I met Severo at the Hogar de los Niños Orphanage last summer. High in the mountains of rural Guatemala, the orphanage appears to be on top of clouds, casting an angelic backdrop to the scene. Severo led my mission group in our work, as he had worked at the orphanage for over twenty years. Each day for the past two decades, Severo would ride up the gigantic mountain on a bicycle to and from his home. Awed by his tedious commute to work, I bombarded Severo with questions in shaky Spanish, trying to understand how the small, middle-aged man I saw before me held such strength and perseverance. He chuckled softly and I soon realized that he would rather work in silence, so I held back my itching curiosity and abided by his unspoken request. One day, quite to my surprise, I had learned that Severo invited us to his home for a meal. Excitement bubbled deep inside my chest as the mission group piled inside the back of a rusty pick-up truck to travel down the mountain. I felt like I would finally get answers about the mysterious Severo.

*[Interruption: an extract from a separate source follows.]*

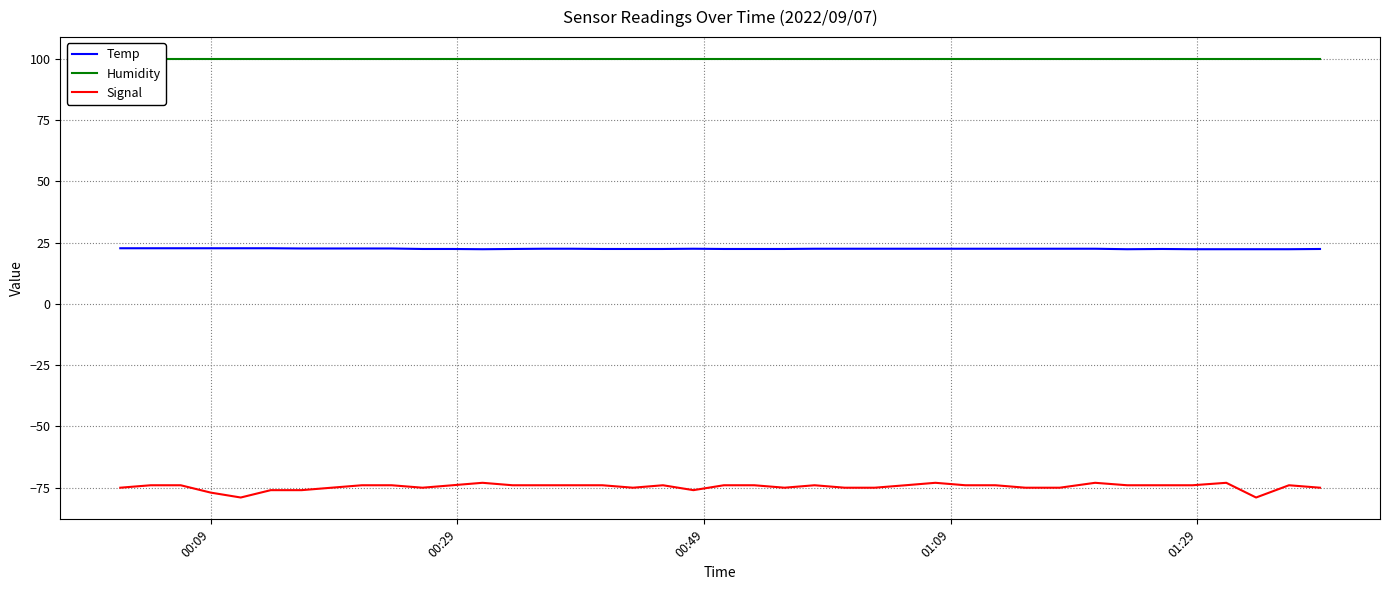

True or false: Signal and Temp cross at least once.

False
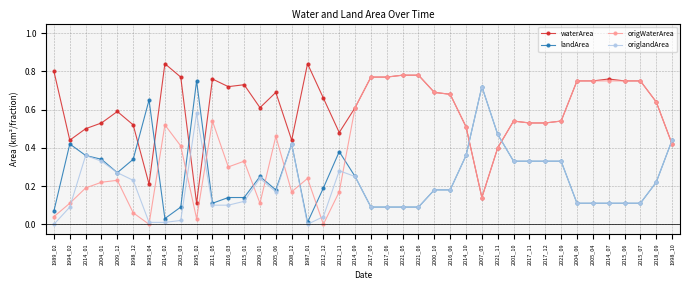

Where is landArea nearest to the value 0?

1987_01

Shock: the word I would use to describe what I felt the entire visit. And no, not only because Severo’s home was seated in poverty, and not only because he had seven children living in two rooms, but because of how proud Severo was to show us it all. His shack of a house was a circus full of short people, exotic food, and homely warmth. Pine needles, a symbol of welcoming, laced the clay floor. All I could do was sit quietly, stunned, while his plump wife served us delectable Guatemalan dishes and his younger children expertly braided my hair. After dinner, Severo excitedly paraded us around his humble home and garden, pointing to everything he created from scratch. As I stood in his garden, goggling at a spectacular patchwork field of farmland overlooking the mountains, my heart burst with respect and love for Severo and his family. They gave up their time and resources to welcome wealthy foreigners into their home; I simply could not believe it.

Even before I met Severo, the thought of experiencing life through the perception of others enthralled me. I love people-watch and read about the lives of unique humans. I sob and scream and squeal while reading books because I feel each character deeply. The reason Severo frustrated me is because I did not understand him. Glimpsing into his world, however, made it clear that Severo holds life at a different standard than everyone else. Kindness has no language or wealth barrier in his mind. Even though I was only a small blip in his life, Severo continues to be a huge part of mine. I often ponder his shameless generosity and unexplained altruism, and attempt to mirror his actions to those I see every day. He will never read this, and I am not even sure he remembers who I am, but I still want to thank him for sacrificing himself for his family and treating foreign strangers with such benevolence. That tiny Guatemalan handyman touched me forever, and I cannot wait to experience more of the joys of life through humans like Severo.